CONSULENZA ALLE IMPRESE – OLTRE LA VISIONE COMUNE

HONG KONG BECOMES TRANSPARENT

Was published in the official journal (Law No. 96/2015, published in OJ No. 155 of 7.07.2015) the law establishing a ratification and implementation of the agreement against double taxation between Hong Kong and Italy, signed on January 14, 2013.

Among the most important elements of the Convention there is certainly the provision in art. 26 of the said Convention of the exchange of information on request. This Exchange cannot be refused on the basis of the principle of banking secrecy.

The immediate effect of such a clause will be the cancellation of Hong Kong from the list of non-cooperative tax monitoring purposes. It should be remembered that the C.M. 38//2013 has clarified that, for the purposes of fiscal monitoring, collaborative Countries list includes all States that allow a proper exchange of information by means of a double taxation Convention to other agreements. With the entry into force of the Convention, therefore, the Hong Kong Special Administrative Region will be considered in all respects a collaborative Country.

With regard to the entry into force of this Convention shall be postponed to the date of notifying the other of the completion of the procedures required by its law for the entry into force of this agreement. The Italy has done its part. Now waiting for ratification by the communication of Hong Kong. Completed that process, certainly during the 2015, the Hong Kong Special Administrative Region will be considered in all respects a collaborative Country. Already from 2015 (2016) will produce the effects monitoring purposes.

This will not be the only effect of the entry into force of the Convention.

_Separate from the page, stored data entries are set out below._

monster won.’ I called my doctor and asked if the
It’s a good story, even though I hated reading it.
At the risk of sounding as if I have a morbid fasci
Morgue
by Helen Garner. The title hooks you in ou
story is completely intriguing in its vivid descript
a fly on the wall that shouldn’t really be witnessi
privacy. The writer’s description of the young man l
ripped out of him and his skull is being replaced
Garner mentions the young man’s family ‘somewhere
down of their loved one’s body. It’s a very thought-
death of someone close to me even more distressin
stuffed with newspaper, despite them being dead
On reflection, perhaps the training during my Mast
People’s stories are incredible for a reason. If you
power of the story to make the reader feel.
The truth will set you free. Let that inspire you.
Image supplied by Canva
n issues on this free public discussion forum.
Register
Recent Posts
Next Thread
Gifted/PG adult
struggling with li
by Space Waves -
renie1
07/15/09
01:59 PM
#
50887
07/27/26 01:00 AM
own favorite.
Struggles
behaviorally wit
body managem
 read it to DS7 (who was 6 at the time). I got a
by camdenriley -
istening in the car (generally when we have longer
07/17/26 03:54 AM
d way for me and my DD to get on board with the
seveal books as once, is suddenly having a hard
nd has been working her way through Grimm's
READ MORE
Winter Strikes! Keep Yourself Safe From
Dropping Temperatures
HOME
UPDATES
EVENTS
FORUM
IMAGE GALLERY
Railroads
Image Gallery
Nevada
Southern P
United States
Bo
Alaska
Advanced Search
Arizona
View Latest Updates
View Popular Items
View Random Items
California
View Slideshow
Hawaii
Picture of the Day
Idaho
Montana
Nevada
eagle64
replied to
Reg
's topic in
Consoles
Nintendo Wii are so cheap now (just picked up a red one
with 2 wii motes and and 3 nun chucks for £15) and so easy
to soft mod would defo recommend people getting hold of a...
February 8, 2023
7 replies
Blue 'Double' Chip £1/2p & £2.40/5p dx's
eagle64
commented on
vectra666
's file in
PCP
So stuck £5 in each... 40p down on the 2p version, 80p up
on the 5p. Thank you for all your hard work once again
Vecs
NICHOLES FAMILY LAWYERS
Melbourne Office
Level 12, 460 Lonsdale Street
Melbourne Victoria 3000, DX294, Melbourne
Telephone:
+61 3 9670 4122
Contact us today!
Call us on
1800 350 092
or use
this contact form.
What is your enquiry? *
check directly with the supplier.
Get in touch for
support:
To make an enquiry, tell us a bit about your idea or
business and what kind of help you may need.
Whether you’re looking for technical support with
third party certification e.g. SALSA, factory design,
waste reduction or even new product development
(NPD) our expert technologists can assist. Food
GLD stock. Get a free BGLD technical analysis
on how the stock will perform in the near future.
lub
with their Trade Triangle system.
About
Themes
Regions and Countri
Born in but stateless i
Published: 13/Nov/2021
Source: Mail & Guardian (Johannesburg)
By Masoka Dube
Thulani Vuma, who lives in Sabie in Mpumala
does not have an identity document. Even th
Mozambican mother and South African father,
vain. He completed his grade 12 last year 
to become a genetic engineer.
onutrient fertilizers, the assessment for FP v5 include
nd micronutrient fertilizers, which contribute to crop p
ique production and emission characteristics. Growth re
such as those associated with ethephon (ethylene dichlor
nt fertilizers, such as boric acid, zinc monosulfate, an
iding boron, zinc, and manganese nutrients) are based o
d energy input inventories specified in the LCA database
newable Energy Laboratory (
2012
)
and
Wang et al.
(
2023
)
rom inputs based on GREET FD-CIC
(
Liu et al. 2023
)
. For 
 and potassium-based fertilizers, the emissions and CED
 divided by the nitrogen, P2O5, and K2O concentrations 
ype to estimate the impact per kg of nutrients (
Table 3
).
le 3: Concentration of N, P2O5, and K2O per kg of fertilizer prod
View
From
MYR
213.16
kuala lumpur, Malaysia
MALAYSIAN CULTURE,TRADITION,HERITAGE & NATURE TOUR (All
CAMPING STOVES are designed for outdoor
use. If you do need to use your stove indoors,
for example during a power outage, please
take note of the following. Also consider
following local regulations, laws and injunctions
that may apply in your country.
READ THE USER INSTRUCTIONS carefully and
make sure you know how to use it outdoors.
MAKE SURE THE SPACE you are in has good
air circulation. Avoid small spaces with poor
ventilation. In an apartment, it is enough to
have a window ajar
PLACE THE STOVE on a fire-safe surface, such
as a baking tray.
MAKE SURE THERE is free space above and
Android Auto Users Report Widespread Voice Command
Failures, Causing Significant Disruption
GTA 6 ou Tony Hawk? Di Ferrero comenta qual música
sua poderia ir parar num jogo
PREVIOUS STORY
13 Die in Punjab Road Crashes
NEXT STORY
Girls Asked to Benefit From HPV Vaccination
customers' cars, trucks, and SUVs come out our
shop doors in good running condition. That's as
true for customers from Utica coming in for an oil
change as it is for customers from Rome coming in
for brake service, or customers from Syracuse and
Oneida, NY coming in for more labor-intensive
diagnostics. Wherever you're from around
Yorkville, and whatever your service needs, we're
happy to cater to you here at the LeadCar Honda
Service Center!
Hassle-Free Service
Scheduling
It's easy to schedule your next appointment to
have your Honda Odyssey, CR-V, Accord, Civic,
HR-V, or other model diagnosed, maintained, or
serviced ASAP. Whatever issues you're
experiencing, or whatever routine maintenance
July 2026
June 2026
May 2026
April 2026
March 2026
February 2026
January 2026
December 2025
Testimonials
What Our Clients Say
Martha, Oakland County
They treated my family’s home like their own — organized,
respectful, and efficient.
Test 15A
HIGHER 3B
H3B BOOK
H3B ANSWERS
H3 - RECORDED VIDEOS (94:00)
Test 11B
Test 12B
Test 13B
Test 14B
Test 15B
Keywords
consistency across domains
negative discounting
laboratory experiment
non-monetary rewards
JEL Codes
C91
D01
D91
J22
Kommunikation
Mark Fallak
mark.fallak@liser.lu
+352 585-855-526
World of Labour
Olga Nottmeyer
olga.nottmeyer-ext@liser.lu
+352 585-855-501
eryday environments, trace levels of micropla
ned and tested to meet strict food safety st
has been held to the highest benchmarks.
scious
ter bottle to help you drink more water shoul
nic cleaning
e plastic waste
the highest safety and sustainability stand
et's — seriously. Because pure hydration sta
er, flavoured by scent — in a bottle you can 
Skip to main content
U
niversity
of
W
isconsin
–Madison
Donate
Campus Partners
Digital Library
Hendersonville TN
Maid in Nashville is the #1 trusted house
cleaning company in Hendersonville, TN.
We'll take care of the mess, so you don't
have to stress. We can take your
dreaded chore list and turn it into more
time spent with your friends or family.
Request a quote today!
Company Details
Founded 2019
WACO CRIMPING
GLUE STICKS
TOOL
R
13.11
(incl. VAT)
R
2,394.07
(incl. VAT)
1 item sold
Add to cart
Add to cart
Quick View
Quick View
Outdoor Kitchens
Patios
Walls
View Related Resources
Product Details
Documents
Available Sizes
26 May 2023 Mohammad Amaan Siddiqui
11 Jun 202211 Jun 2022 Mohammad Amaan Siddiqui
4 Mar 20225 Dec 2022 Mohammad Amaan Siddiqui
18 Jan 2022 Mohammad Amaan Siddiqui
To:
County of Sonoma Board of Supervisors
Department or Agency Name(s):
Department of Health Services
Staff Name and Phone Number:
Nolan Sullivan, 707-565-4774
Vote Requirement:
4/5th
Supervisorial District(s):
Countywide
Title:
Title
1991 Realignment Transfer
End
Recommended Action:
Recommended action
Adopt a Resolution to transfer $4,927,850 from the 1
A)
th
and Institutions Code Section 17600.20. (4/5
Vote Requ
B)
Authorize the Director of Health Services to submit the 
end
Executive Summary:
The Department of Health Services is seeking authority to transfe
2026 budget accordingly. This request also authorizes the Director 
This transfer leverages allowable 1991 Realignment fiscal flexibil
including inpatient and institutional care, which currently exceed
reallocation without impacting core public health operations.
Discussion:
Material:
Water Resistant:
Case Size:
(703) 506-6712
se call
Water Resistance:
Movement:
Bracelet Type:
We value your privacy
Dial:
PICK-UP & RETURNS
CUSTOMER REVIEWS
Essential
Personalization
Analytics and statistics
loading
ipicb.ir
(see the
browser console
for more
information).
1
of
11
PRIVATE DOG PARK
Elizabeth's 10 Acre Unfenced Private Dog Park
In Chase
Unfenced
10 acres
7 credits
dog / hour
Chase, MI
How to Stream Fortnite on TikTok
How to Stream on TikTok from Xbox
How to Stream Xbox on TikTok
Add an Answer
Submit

Hong Kong is included, even after the changes made by D.M. 27.04.2015 published in the OJ of 11.05.2015, D.M. 23.1.2002, issued for the discipline on the deductibility of costs from tax havens. His tenure in this list it was assumed was related to the non-entry into force of the Convention. Now there are all conditions for its cancellation.

Regarding the deductibility of costs arising from transactions with resident operators or localized to Hong Kong was noted the presence in the Convention of "non-discrimination clause". The presence of this conseete clause, even without the cancellation of Hong Kong by DM 23.1.2002, operate the deductibility of costs arising from transactions with residents thereof or located.

Probably, with the entry into force of the Convention, Hong Kong could be expunged even dalD. M. 4.5.1999, which locates in privileged taxation countries regarding the reversal of the burden of proof for the transfer of residence of natural persons, and D.M. 21.11.2001 enacted primarily for the discipline on controlled foreign companies under art. 167 of the tax code.

Residents in the Asian country can benefit from reduced withholding in the perception of interests, royalties and dividends of Italian source.

In particular, for those items of income it provides for the application of a withholding tax, which may not exceed:
-10% for dividends;
-12.5% for interest;
-15% for royalties.

Therefore, companies resident in Hong Kong, referring to passive income (dividends, interest and royalties) Italian source, benefit from the preferential rates provided for by the Convention in place of the more onerous rates laid down in the Italian legislation.